What follows is an insanely bad night for Mike and Phoebe alike, as they run all over their small town trying to figure a way out of the murder and mayhem that’s suddenly plopped on their doorstep. Along the way, an array of colorful characters come out of the woodwork: The Laugher, played by Walton Goggins, an assassin who is basically The T-1000 meets Justified’s Boyd Crowder; Victoria Lasseter, played by Connie Britton, the maternal agent with a deep fondness for Mike, and essentially Sarah Connor crossed with Tami Taylor from Friday Night Lights; and Adrian Yates, played by Topher Grace, the sniveling suit looking to extinguish Mike’s fire for good.
There isn’t an apt Terminator comparison for Yates, really, unless you want to say he’s like a grown-up version of John Connor’s stoner friend Budnick who got his act together, joined a top-secret government agency, but never quite freed himself of the douche chills. Actually, that works.
The similarities between American Ultra and the Terminator franchise aren’t just mine to make. They’re all over the movie, to the point that you can practically see the script notes describing Lasseter as Linda Hamilton’s iconic badass mashed together with Britton’s Friday Night Lights matriarch.

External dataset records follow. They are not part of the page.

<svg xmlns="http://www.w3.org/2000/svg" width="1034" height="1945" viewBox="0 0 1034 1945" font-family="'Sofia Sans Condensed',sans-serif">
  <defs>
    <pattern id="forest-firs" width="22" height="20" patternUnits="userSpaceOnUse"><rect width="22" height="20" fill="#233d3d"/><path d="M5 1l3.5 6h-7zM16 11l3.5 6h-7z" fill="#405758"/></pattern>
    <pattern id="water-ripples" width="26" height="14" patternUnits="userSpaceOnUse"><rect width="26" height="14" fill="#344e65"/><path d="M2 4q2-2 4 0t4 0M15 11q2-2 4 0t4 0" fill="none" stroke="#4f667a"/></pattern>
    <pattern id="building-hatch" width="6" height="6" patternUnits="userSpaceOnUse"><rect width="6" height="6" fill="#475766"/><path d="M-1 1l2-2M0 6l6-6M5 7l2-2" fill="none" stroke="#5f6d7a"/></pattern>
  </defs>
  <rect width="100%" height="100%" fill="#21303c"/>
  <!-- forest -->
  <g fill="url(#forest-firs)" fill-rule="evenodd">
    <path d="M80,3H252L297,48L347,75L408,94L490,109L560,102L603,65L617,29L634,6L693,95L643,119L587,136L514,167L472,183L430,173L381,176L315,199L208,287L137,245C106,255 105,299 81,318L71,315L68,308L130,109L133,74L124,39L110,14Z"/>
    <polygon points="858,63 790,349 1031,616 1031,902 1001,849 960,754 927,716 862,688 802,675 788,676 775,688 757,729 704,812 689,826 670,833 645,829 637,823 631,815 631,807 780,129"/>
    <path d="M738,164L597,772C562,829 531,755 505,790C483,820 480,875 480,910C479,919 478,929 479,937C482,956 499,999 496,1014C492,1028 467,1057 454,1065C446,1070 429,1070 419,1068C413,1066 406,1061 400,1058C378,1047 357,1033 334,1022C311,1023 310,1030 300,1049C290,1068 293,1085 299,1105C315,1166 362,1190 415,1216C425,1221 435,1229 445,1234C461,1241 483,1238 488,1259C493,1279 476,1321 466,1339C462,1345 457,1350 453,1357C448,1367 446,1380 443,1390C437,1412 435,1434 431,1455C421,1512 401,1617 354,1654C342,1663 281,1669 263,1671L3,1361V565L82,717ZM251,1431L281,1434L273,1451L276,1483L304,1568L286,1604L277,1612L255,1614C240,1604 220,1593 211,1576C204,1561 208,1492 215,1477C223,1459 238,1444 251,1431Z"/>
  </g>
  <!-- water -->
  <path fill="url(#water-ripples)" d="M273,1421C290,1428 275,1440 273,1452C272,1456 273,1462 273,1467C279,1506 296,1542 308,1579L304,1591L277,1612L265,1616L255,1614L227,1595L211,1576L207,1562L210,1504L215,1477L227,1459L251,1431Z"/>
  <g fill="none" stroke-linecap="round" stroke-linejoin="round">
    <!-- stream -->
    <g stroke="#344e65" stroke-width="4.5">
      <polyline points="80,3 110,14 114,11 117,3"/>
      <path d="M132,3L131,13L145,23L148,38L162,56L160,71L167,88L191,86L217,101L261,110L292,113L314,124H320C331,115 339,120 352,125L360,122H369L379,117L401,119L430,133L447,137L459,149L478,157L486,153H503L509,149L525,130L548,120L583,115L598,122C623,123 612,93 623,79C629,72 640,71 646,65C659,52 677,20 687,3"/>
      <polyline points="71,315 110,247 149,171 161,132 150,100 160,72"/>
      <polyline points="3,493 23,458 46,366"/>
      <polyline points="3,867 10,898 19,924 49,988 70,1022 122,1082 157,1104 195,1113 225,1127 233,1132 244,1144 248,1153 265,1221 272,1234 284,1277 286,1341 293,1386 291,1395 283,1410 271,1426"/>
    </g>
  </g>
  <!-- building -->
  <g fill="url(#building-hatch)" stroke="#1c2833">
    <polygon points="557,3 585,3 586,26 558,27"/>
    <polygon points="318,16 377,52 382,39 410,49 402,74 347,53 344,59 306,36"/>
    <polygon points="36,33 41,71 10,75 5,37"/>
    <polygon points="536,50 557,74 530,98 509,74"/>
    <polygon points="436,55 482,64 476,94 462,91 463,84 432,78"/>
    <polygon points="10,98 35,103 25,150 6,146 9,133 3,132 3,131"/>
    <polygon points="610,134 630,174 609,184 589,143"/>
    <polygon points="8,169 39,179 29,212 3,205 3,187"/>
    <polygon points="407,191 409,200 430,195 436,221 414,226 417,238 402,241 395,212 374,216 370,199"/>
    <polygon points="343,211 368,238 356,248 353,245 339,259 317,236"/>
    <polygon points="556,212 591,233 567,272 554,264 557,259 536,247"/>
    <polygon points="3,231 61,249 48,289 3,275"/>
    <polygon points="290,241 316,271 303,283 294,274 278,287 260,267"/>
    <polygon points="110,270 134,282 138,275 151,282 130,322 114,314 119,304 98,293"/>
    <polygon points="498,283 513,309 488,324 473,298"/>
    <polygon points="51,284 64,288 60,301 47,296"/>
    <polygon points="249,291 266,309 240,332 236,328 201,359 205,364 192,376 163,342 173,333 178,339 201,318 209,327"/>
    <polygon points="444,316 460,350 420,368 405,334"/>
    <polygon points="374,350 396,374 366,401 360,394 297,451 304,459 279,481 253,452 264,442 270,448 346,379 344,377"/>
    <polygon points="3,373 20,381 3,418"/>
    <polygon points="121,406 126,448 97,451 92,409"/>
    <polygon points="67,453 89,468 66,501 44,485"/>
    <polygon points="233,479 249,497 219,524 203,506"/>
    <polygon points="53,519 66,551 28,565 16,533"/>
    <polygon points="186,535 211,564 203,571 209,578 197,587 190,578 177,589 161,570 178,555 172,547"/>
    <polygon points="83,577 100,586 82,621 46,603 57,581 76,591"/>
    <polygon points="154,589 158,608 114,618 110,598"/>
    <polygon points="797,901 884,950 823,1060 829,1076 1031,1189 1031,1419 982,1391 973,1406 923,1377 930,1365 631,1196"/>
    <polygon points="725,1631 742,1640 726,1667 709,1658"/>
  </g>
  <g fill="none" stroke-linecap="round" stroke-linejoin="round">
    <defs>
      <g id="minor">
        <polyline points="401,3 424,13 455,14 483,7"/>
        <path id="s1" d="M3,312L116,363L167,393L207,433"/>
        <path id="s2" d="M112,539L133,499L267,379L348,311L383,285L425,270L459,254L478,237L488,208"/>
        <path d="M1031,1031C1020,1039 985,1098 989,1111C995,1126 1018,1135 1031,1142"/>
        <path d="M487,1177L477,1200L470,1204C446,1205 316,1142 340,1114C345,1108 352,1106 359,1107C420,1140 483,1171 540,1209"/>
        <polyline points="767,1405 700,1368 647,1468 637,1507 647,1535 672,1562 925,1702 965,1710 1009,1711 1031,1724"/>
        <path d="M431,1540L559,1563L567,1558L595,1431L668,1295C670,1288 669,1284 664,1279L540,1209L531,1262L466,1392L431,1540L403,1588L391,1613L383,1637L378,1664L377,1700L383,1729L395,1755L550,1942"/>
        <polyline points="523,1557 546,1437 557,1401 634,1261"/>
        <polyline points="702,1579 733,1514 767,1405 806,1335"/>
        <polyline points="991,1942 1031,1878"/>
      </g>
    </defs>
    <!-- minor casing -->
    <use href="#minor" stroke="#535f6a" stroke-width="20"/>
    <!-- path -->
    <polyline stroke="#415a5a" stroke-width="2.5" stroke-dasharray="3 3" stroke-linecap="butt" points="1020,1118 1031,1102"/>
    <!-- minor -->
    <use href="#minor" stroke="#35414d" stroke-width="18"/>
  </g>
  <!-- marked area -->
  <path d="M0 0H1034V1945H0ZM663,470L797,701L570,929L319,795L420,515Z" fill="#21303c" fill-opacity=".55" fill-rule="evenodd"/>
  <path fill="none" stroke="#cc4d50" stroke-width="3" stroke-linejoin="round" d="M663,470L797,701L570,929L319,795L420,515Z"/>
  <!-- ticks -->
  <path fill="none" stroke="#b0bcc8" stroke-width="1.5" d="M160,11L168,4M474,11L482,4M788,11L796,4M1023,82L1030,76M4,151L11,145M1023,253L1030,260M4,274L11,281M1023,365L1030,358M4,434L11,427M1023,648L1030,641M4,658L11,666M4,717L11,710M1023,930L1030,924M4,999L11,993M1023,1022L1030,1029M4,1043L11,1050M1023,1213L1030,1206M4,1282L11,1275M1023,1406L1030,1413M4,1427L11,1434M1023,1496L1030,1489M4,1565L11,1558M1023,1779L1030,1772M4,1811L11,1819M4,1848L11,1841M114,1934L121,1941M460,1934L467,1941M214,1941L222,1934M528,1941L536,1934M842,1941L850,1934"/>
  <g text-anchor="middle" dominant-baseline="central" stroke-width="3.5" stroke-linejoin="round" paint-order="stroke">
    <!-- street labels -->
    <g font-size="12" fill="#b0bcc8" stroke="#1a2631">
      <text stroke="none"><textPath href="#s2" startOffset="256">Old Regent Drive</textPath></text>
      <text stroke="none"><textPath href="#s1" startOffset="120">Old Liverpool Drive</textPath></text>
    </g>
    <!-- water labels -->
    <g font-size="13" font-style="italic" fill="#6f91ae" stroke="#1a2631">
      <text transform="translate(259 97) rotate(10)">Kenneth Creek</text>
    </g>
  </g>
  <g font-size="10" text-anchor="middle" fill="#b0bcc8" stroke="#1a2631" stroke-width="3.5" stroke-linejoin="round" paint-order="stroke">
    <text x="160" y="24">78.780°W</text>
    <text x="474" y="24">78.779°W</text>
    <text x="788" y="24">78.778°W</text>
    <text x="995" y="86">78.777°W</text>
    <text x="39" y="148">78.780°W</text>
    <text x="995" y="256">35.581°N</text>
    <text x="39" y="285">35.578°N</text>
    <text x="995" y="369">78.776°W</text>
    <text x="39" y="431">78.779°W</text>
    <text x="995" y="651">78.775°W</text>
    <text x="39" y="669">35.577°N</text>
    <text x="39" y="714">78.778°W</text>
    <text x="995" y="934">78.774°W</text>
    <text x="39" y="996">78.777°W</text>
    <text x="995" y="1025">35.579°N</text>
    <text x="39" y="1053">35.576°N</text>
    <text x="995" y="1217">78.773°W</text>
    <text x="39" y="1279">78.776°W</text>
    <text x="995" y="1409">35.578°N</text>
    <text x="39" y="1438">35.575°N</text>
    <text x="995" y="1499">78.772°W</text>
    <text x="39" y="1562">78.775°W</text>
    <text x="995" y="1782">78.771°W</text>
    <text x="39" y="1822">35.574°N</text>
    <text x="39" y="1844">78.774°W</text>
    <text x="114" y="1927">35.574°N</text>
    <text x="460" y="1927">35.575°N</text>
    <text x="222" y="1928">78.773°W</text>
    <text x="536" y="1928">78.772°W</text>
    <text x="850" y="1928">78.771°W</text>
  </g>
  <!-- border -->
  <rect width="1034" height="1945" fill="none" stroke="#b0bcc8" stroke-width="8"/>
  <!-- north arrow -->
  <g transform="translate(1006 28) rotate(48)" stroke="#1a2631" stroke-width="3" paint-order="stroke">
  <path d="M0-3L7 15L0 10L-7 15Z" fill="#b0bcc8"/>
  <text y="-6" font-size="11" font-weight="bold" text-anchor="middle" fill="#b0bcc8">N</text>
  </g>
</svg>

Mike’s murder moves are in the same league as Schwarzenegger’s T-800, but really, he has more in common with John Connor, a “chosen one” of sorts who squanders his potential by yanking cash out of an ATM in order to rock out all afternoon at the arcade. Mike idly rolls joints at his day job and contemplates doing something with his Apollo Ape idea, but ultimately decides, “You know what? Nope.” It’s not until the proverbial “come with me if you want to live” moment that both Mike Howell and his inner John Connor are forced into activation, their dark secrets lurching out and turning them into the people they were born to be, like it or not.There’s even an exchange at one point between Mike and Phoebe, where Mike ponders the possibility that he’s a robot in disguise. Spoiler alert: He’s not. But Mike nevertheless carries a dark passenger inside of him, one he never knew existed, but perhaps one he felt pounding at his ribcage during its years of subsidence.
Howell is a rich role, and a fun one, for Eisenberg, who uses American Ultra as an opportunity to unleash his inner Superman — albeit without the no-kill policy (General Zod notwithstanding) — before we’ll see his outer Lex Luthor in next year’s Batman v Superman: Dawn of Justice. It does not hurt that Eisenberg’s surrounded by a top-notch cast, including all the people mentioned earlier, as well as folks like John Leguizamo, Bill Pullman, Tony Hale… the list goes on.
It’s a very full movie, a story about relationships and hidden secrets and unlocked potential, writ large against a Terminatorish backdrop of stylish extreme violence and basic stoner comedy. It’s a weird movie, but a fun one — really good, if not totally ultra.
Just one word of advice? If you do go out and see it, make sure you take the trash out, first.